== TASK DATA ==
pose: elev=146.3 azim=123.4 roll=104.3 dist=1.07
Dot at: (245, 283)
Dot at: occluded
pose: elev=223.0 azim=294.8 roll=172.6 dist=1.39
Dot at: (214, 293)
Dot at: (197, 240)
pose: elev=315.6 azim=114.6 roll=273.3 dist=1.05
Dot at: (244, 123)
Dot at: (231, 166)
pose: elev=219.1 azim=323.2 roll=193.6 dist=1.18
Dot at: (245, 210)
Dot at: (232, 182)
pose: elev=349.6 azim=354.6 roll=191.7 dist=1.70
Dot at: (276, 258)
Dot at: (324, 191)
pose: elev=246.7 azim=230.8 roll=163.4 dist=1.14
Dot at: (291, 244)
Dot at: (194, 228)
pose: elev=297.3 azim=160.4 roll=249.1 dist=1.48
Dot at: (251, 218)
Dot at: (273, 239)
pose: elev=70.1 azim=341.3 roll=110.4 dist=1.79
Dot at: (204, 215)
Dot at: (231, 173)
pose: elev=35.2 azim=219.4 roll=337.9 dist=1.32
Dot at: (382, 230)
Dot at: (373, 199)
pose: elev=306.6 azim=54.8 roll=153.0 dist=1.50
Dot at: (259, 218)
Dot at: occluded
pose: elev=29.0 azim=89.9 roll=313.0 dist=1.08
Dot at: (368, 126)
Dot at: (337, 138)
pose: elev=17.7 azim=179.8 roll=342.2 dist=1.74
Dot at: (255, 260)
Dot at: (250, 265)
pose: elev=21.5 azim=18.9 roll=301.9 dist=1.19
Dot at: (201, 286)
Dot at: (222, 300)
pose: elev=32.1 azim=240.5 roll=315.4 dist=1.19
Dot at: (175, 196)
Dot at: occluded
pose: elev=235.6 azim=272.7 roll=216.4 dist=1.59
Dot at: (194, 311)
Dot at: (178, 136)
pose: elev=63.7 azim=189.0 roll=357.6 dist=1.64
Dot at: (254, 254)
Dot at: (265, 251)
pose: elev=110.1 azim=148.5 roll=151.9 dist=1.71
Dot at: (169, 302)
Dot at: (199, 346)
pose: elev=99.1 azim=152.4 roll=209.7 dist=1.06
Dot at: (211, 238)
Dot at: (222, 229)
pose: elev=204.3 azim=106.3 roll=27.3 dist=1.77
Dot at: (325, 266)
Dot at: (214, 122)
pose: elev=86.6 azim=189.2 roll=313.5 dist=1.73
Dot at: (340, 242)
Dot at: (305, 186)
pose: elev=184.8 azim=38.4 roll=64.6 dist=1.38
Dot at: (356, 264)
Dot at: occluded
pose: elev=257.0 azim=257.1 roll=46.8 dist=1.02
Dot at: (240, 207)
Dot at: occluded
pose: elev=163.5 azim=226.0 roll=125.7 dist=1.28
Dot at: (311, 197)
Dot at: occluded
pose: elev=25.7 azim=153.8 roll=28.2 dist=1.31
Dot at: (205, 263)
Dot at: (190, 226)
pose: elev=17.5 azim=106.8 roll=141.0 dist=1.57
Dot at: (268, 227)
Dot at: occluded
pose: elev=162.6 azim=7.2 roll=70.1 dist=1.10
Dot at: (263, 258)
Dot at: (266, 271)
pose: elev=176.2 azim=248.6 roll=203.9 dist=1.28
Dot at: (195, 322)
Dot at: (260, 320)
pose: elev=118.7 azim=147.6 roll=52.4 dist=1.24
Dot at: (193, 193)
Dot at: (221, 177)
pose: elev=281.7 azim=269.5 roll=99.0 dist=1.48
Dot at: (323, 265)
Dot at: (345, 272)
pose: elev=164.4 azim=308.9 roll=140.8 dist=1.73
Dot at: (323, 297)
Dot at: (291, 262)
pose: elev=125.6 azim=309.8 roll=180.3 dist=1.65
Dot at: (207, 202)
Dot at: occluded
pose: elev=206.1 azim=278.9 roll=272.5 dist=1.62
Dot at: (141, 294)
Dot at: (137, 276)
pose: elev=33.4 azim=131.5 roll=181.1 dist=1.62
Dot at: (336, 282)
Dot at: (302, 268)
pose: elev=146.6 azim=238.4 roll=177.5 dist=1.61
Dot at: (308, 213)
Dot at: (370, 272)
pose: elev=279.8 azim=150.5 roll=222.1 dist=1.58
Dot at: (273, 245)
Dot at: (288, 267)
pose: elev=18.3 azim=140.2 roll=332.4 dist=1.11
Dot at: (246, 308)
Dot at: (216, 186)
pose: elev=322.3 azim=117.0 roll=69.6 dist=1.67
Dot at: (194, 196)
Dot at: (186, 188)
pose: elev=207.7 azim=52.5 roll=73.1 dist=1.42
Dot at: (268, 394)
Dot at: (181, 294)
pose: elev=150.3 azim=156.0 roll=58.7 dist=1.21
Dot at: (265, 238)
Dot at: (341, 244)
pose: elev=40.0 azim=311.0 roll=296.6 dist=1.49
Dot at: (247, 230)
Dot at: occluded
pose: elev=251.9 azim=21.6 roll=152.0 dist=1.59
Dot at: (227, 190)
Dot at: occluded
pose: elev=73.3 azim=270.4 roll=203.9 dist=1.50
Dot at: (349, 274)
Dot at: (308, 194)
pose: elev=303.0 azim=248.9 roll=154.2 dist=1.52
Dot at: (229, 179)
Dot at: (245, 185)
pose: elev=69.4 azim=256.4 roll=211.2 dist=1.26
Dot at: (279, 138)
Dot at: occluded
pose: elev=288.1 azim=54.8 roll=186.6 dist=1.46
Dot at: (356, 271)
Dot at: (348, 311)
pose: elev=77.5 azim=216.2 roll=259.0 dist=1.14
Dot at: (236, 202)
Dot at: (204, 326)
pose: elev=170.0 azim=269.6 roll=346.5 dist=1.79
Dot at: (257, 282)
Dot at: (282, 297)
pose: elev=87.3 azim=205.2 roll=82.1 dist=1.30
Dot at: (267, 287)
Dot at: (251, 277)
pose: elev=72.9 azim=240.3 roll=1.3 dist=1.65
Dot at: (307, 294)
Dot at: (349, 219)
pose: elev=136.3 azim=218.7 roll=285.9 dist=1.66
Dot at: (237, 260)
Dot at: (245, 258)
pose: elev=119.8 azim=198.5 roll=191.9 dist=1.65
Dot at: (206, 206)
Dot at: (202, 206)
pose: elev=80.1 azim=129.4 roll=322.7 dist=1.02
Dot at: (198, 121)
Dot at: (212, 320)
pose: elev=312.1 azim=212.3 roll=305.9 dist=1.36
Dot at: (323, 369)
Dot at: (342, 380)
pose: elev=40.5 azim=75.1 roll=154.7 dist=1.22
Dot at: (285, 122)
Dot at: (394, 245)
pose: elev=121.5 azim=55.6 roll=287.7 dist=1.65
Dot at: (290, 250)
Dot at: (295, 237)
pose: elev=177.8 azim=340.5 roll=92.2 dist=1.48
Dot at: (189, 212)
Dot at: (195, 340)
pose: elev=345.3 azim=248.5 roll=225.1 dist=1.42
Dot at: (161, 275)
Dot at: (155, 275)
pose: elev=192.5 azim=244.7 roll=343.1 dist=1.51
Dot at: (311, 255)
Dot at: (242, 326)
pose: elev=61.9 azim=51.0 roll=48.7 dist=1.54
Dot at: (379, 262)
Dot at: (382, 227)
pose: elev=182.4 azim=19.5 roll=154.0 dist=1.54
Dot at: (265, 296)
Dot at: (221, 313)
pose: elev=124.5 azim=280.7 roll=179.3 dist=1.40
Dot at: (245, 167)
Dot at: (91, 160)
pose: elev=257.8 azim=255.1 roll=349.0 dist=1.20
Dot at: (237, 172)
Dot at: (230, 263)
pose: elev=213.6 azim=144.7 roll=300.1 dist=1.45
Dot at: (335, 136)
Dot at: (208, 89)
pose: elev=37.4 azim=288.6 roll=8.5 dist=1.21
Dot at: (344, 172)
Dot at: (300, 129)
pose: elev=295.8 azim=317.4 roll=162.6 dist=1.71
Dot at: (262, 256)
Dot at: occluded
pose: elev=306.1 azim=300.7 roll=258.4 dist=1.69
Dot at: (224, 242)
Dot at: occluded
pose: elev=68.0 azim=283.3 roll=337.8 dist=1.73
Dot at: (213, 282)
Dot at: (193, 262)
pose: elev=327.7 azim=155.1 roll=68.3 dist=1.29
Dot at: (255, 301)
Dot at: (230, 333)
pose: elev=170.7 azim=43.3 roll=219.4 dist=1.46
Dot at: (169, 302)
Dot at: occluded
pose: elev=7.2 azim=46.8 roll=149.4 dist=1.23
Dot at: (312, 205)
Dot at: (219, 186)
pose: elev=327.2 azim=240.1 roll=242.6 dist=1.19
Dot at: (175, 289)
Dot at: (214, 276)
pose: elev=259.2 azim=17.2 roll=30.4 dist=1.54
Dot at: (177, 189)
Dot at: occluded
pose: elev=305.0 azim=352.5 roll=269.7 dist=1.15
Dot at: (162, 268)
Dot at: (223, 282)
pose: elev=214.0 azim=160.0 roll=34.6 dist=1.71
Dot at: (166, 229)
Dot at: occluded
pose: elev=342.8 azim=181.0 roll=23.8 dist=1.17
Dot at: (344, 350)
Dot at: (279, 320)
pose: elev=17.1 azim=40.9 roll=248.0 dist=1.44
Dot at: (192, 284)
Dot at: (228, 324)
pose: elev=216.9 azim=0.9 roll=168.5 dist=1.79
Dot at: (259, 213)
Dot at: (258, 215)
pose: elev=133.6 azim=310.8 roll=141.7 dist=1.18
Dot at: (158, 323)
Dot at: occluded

== WHAT YOU ARE ASKED TO DO ==
Recast the lines from the one containing "pose: elev=99.1 azim=152.4" through the one containing "Dot at: (288, 267)", inclusive, as a JSON list of strings with one string per line and blank lines left out.

== SOLUTION FOR THIS TASK ==
[
  "pose: elev=99.1 azim=152.4 roll=209.7 dist=1.06",
  "Dot at: (211, 238)",
  "Dot at: (222, 229)",
  "pose: elev=204.3 azim=106.3 roll=27.3 dist=1.77",
  "Dot at: (325, 266)",
  "Dot at: (214, 122)",
  "pose: elev=86.6 azim=189.2 roll=313.5 dist=1.73",
  "Dot at: (340, 242)",
  "Dot at: (305, 186)",
  "pose: elev=184.8 azim=38.4 roll=64.6 dist=1.38",
  "Dot at: (356, 264)",
  "Dot at: occluded",
  "pose: elev=257.0 azim=257.1 roll=46.8 dist=1.02",
  "Dot at: (240, 207)",
  "Dot at: occluded",
  "pose: elev=163.5 azim=226.0 roll=125.7 dist=1.28",
  "Dot at: (311, 197)",
  "Dot at: occluded",
  "pose: elev=25.7 azim=153.8 roll=28.2 dist=1.31",
  "Dot at: (205, 263)",
  "Dot at: (190, 226)",
  "pose: elev=17.5 azim=106.8 roll=141.0 dist=1.57",
  "Dot at: (268, 227)",
  "Dot at: occluded",
  "pose: elev=162.6 azim=7.2 roll=70.1 dist=1.10",
  "Dot at: (263, 258)",
  "Dot at: (266, 271)",
  "pose: elev=176.2 azim=248.6 roll=203.9 dist=1.28",
  "Dot at: (195, 322)",
  "Dot at: (260, 320)",
  "pose: elev=118.7 azim=147.6 roll=52.4 dist=1.24",
  "Dot at: (193, 193)",
  "Dot at: (221, 177)",
  "pose: elev=281.7 azim=269.5 roll=99.0 dist=1.48",
  "Dot at: (323, 265)",
  "Dot at: (345, 272)",
  "pose: elev=164.4 azim=308.9 roll=140.8 dist=1.73",
  "Dot at: (323, 297)",
  "Dot at: (291, 262)",
  "pose: elev=125.6 azim=309.8 roll=180.3 dist=1.65",
  "Dot at: (207, 202)",
  "Dot at: occluded",
  "pose: elev=206.1 azim=278.9 roll=272.5 dist=1.62",
  "Dot at: (141, 294)",
  "Dot at: (137, 276)",
  "pose: elev=33.4 azim=131.5 roll=181.1 dist=1.62",
  "Dot at: (336, 282)",
  "Dot at: (302, 268)",
  "pose: elev=146.6 azim=238.4 roll=177.5 dist=1.61",
  "Dot at: (308, 213)",
  "Dot at: (370, 272)",
  "pose: elev=279.8 azim=150.5 roll=222.1 dist=1.58",
  "Dot at: (273, 245)",
  "Dot at: (288, 267)"
]